The vast majority of abortions perpetrated in the US before the "Dobbs" decision, averaging one million, had no complications in the pregnancies. No "rare" complications!
Removing a child which died in utero is not abortion. And I agree it is wrong to prosecute women for miscarriages. A miscarriage is an accidental, unintended abortion and is not a crime.
Ad astra! Sean
I am aware of two main objections to 'The unborn child has as equal a right to life as the mother'.
1) By analogy 'an acorn is not an oak tree'. Early on the fertilized ovum is merely one cell or a few cells with no nervous system, not a person. As the ovum develops to become a fetus and eventually viable outside the womb, it becomes more reasonable to consider it a person, and the more extreme the reasons needed to justify aborting it.

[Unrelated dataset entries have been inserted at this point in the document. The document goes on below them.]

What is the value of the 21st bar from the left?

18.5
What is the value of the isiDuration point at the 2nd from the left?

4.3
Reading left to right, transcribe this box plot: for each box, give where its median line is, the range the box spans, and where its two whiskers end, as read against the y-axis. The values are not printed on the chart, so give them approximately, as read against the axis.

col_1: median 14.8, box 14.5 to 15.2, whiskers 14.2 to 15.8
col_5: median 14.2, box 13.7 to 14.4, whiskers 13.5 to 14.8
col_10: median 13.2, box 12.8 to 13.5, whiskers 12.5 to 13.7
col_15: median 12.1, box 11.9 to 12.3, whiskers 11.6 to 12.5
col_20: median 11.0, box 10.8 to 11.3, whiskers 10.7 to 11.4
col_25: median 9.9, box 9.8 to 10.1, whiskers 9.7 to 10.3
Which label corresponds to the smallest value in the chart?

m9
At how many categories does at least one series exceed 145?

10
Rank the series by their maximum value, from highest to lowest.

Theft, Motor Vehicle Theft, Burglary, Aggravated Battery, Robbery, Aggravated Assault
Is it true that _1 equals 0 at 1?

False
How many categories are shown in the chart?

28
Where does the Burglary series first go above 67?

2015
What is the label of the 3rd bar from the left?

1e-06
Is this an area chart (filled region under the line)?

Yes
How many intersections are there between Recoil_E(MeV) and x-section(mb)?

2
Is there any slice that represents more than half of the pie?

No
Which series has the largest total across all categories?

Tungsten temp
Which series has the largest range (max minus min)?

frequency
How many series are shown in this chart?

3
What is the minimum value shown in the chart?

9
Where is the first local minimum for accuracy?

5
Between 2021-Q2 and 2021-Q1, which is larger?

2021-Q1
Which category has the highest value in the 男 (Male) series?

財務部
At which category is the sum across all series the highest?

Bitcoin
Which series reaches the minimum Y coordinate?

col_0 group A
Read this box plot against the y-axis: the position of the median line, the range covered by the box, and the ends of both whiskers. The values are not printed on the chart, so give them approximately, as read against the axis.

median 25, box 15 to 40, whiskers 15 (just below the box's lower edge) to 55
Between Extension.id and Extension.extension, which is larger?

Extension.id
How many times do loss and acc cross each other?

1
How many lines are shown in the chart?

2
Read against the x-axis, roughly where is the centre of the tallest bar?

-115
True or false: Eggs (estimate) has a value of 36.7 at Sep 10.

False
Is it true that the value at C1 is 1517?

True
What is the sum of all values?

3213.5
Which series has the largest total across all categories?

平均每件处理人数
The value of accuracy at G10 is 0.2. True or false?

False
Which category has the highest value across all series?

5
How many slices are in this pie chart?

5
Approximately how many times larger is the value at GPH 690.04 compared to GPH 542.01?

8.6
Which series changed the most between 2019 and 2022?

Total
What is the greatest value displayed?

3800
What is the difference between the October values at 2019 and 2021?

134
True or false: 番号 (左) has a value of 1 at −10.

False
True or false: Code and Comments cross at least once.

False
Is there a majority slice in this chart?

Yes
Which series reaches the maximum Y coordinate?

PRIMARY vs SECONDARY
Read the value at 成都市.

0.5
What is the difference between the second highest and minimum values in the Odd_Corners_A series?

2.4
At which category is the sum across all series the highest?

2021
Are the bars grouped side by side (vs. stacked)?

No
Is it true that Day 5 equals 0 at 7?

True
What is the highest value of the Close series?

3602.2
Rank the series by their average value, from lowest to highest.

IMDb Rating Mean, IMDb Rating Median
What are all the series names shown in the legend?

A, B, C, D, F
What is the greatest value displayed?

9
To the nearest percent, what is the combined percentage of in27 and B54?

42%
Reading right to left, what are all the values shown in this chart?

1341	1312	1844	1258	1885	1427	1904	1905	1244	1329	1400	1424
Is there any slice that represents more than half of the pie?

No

So 'I don't want a child now' is reason to take mifepristone to stop the pregnancy in the 1st few months. Later on real threat to the mother's health would be needed to justify abortion. This later situation would amount to killing in self-defense.
2) Suppose instead that we regard the fetus as a person from conception. Does one person have the right to use another person's body to keep itself alive?
https://spot.colorado.edu/~heathwoo/Phil160,Fall02/thomson.htm
I will also note that many cultures have considered 'ensoulment' to occur at first breath. My understanding is that many parts of the Bible at least imply that idea. If we accept the idea that one becomes a person only at birth, then right to life starts at birth.
Kaor, Jim!
Point 1 errs because its advocates seem to ignore how the acorn was an oak acorn from the beginning and can only develop into an oak tree, not anything else. That same reasoning invalidates the argument against the humanity of a recently fertilized human ovum. That new life is human from the beginning because humans created it. And the disgusting drugs used to destroy that ovum sickens me!
The defenders of your Point 2 overlook an obvious fact: the unborn child did not ask to be conceived, and had done nothing to be conceived. But, once conceived that new human life has as much right to life as either parent.
Even in times when "delayed ensoulment" was thought possible the Catholic Church opposed and condemned abortion because the unborn child was at least a potential human life.